*** Block opens ***

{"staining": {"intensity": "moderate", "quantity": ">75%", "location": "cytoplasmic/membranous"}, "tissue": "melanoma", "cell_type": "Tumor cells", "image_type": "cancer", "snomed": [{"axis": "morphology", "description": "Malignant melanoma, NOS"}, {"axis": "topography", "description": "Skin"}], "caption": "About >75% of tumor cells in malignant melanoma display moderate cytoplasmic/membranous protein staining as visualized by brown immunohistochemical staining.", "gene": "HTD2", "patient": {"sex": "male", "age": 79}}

*** Block closes ***
*** Block opens ***

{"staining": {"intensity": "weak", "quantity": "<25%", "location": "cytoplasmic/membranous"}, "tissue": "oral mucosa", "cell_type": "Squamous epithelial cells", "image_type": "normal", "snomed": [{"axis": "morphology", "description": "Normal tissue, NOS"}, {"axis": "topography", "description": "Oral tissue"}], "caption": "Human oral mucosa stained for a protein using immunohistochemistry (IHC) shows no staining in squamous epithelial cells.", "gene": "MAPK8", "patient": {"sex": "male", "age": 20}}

*** Block closes ***
*** Block opens ***

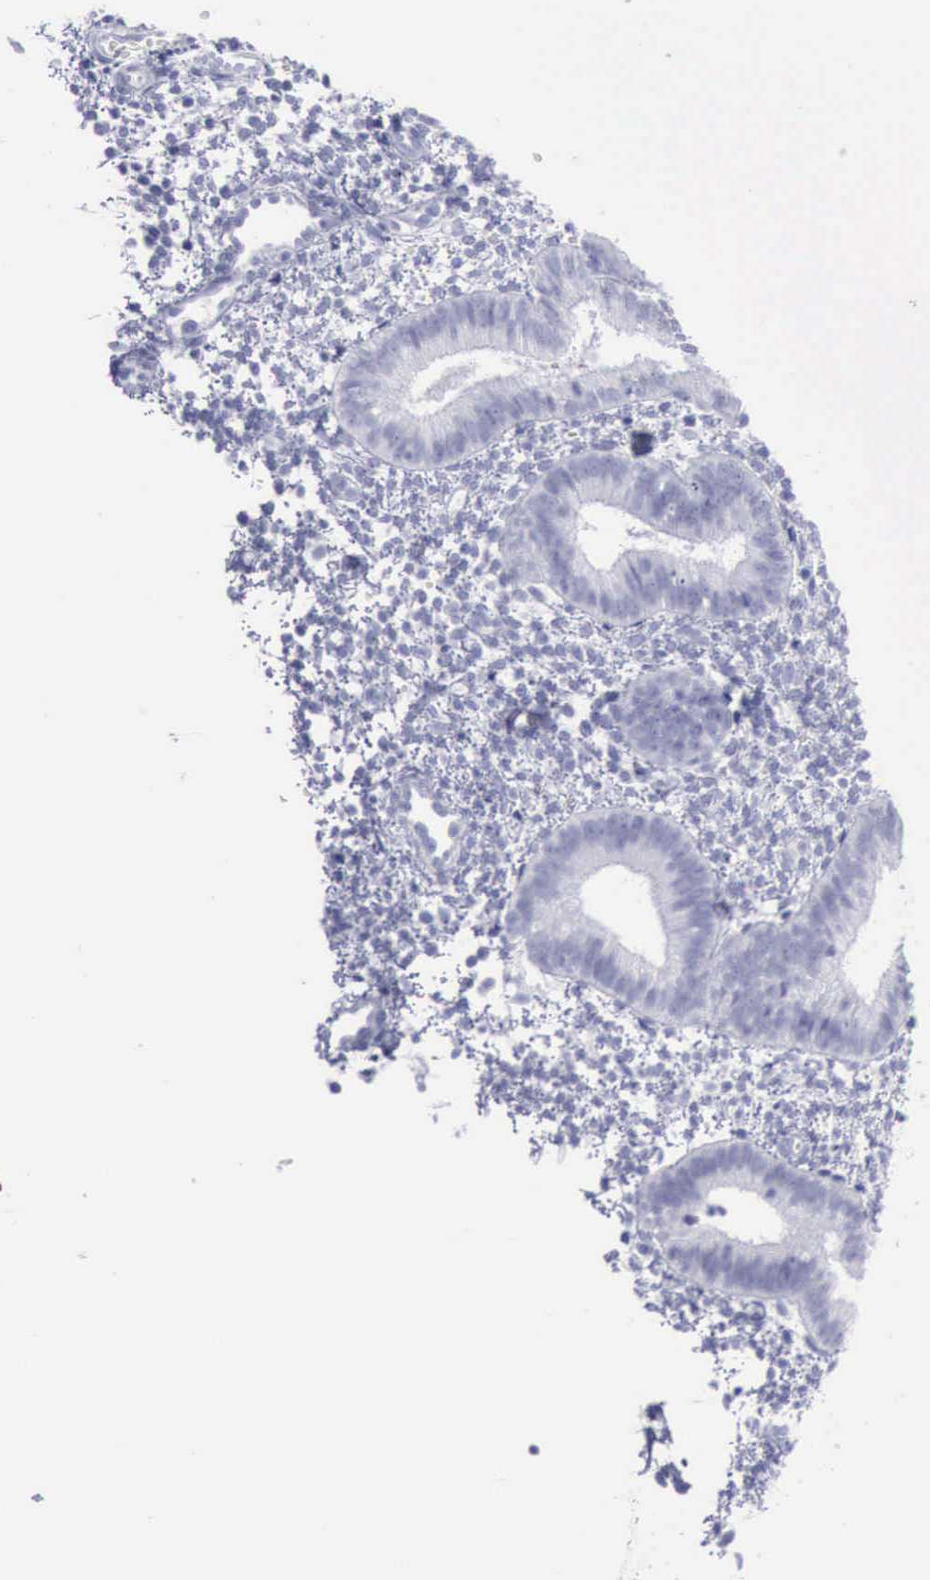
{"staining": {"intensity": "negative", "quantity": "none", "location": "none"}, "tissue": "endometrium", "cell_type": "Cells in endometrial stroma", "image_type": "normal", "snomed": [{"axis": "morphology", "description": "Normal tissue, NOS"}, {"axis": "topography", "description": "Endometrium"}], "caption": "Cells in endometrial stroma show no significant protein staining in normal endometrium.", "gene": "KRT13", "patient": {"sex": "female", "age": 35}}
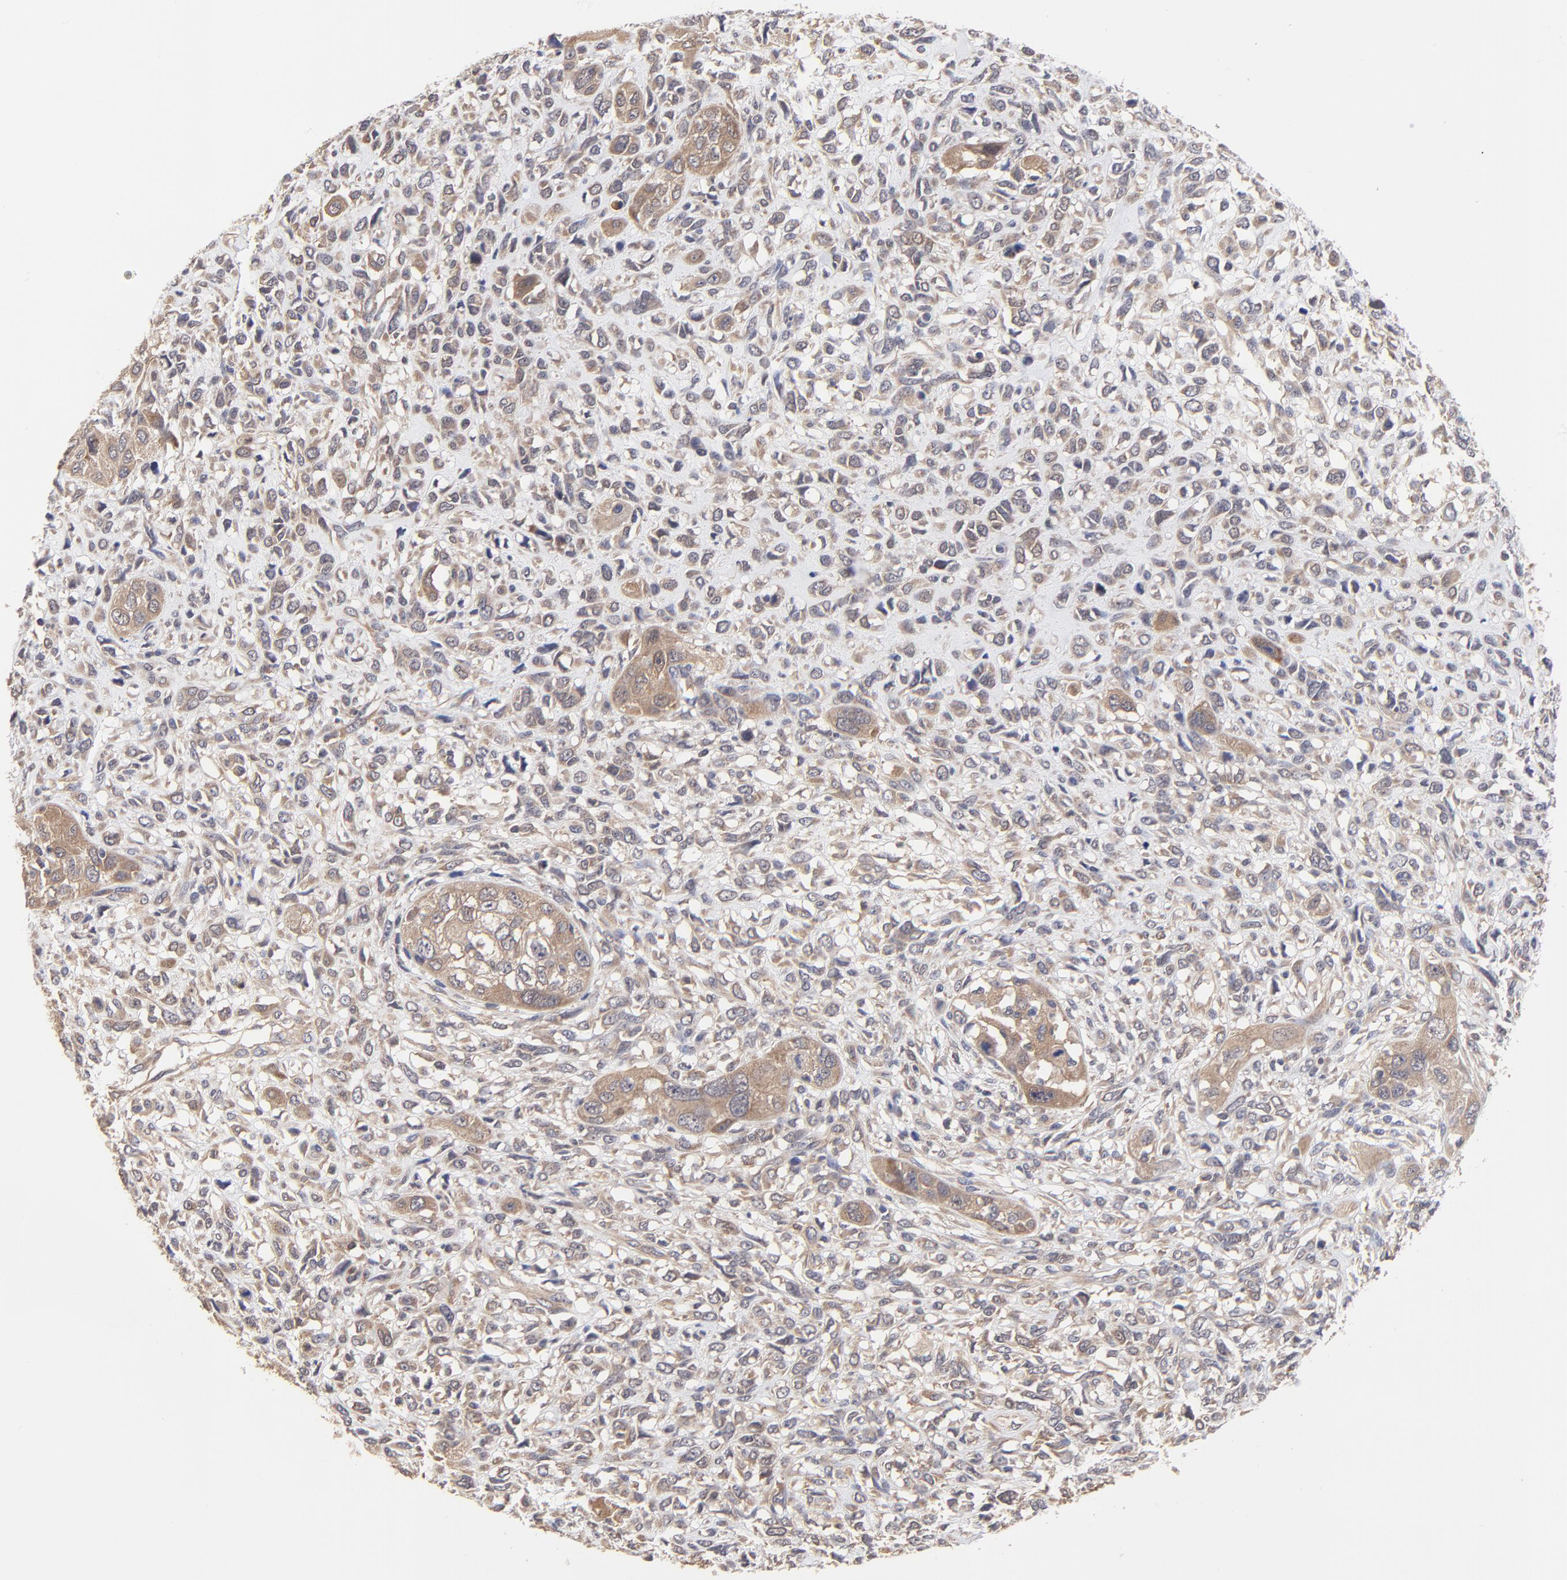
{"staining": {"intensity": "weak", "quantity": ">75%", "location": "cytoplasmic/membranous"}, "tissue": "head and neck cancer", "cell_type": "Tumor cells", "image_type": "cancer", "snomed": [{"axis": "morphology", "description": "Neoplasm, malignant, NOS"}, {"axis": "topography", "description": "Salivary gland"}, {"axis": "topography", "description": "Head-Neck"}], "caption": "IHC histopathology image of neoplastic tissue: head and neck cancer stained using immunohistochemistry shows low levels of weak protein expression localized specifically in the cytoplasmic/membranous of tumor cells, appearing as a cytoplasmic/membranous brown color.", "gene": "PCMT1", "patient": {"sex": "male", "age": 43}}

*** Block closes ***

--- WORK INSTRUCTIONS ---
From the data, report how many lines hold "shows", leaving out any other words.

--- FINAL ANSWER ---
2